As You Like It: Take 2 Garlic and Call Me in the Morning
By Joan Florek SchottenfeldLast night I woke up sniffling. Then I swallowed and felt my throat talk back to me. A cold — just what I needed right before Thanksgiving. There’s so much to do, so much to enjoy, so of course it’s the perfect time to cough and blow your nose continuously. I lay there trying to talk myself out of it. There have been times when I’ve ignored a cold and it actually left. But this was not going to be one of those times. That’s the problem with colds. Though they are all the same, they are also just different enough to be exasperating.

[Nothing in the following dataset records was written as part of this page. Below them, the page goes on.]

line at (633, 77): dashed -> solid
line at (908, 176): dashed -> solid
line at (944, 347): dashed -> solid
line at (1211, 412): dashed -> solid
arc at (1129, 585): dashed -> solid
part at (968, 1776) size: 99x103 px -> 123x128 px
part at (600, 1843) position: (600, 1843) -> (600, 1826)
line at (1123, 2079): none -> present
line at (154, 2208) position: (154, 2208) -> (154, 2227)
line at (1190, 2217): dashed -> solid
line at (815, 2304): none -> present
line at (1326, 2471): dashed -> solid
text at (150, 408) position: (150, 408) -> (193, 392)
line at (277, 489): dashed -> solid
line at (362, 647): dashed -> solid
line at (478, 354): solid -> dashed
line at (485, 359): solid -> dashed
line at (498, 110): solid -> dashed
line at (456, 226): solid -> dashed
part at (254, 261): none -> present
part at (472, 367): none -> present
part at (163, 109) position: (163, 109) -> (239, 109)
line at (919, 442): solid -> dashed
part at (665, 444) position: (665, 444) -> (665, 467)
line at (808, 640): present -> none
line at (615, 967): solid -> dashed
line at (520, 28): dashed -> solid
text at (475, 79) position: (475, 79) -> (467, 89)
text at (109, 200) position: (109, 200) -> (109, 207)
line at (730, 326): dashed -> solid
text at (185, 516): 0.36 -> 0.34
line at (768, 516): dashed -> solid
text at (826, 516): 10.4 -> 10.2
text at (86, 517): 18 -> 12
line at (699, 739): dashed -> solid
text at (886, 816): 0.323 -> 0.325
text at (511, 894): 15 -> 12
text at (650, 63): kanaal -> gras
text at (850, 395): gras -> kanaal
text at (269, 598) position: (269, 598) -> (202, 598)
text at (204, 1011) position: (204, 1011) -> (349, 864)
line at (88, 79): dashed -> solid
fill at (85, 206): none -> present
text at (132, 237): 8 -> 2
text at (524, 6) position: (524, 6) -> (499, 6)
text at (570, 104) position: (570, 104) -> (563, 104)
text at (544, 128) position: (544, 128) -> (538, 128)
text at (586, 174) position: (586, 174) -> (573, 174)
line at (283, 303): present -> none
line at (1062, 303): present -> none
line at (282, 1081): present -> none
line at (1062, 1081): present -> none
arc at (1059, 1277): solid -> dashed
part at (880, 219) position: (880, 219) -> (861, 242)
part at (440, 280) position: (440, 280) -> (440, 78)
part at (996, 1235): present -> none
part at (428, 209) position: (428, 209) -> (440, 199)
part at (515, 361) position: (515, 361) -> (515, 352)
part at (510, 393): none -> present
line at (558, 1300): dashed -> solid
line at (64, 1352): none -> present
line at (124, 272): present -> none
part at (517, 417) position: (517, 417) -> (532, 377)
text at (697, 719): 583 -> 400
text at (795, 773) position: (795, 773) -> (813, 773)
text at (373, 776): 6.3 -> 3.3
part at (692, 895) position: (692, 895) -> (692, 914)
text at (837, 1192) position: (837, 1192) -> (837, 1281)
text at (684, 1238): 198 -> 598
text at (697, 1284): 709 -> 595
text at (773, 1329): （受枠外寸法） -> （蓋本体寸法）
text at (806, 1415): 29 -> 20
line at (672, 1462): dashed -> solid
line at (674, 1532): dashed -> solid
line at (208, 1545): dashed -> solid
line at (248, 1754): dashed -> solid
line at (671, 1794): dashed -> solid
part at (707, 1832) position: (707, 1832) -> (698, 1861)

There are colds that come on so gradually that you barely notice them. There are colds that smack you silly so quickly that all you can do is try to cope with all the stuff that simultaneously emerges from the orifices in your head. There are colds that are gone in a few days and those that linger on for weeks. The ones where a hacking cough holds you hostage and others that steal your voice. A veritable rainbow of delights.
Because of these differences, no one remedy ever works consistently. Sometimes one thing succeeds and other times it makes no difference at all. It’s very disheartening. When I was growing up, my mom always plied me with tablespoons of honey and lemon and rivers of tea. I always hated the taste of pure honey so I dreaded those tablespoons. It was all I could do not to gag. She also made me gargle with warm saltwater, another amazingly nauseating remedy. But she made me chicken soup, which tasted wonderful, and rubbed Vicks Vapo rub on my chest so that I smelled like a eucalyptus plant. When I was older my dad would mix rum in hot milk for me and that was lovely. I may not have been cured, but I certainly was happy!
I had a yoga teacher who swore by her netti pot. It’s a small teapot-shaped container with a long narrow spout. You fill it with warm salt water then pour the solution up your nose to lubricate your sinuses. You can achieve similar results by swallowing water as someone tells you a funny story. We used to do this quite often during school lunch hours, when kids drank their milk. We’d wait for them to take a sip then say something hilarious and watch the kid lubricate his sinuses by blowing the milk out of his nostrils, whereupon we would all yell, “Through the nose!”
Of course, the best way to take care of a cold is to rest, but that’s never possible. You have to work, or take care of kids who probably have caught it from you so that you’re all one big sick, cranky family. When Lisa was a toddler we both caught bad colds. We were stuck in the house alone since none of our friends wanted to come near us and risk contagion. I tried to get her to play the game “Let’s-take-a-nap,” but she wasn’t having any of it.
The worst part was that even though my upstairs neighbor was also sick, she got to rest in solitary comfort, sipping tea and watching the soaps. She didn’t have to blow her nose while playing endless games of Chutes and Ladders. Plus her friends kept sending her flowers, which she never accepted because she was sleeping so the delivery guys would leave them with me. Every few hours I would trek upstairs to hand her yet another bouquet while she stood there dressed in gorgeous lingerie complaining that there was nothing good on TV. I had some very unkind thoughts about what I wanted to do with her flowers.
Nowadays when I’m blessed with a cold I follow my routine of swallowing decongestants, or as I call them, my little red wonder pills. At night I gulp down a cough suppressant and spray more chemicals up my nose to help me breathe. I’m a veritable cornucopia of cold remedies. I’ve also sucked on zinc lozenges, which makes my tongue feel like a troop of squirrels have done a conga on it, and drank gallons of Echinacea tea in an attempt to flush the germs out.
Last year my daughter Lisa swore by a natural method for getting rid of colds … raw garlic. You chop up two cloves, let it sit for 20 minutes, then mix it with a little liquid and swallow. I tried it a few months ago and it actually worked. I was ecstatic. So I tried it again another time but it didn’t work. This week when both Mariel and I were starting colds she talked me into trying it again.
So we did garlic shots, followed by a tomato juice chaser for me and ginger ale for her. I warned her that for the rest of the day her mouth would reek of garlic. But she also discovered that it was not a good idea to swallow garlic with a carbonated beverage — for the rest of the day she burped up raw garlic, an experience she never wants to repeat.
Yesterday, despite the garlic and Echinacea, I developed one of the worst colds that I’ve had in years. I’m back to my red pills and cough syrup. And if all else fails, rum and milk will go down a treat.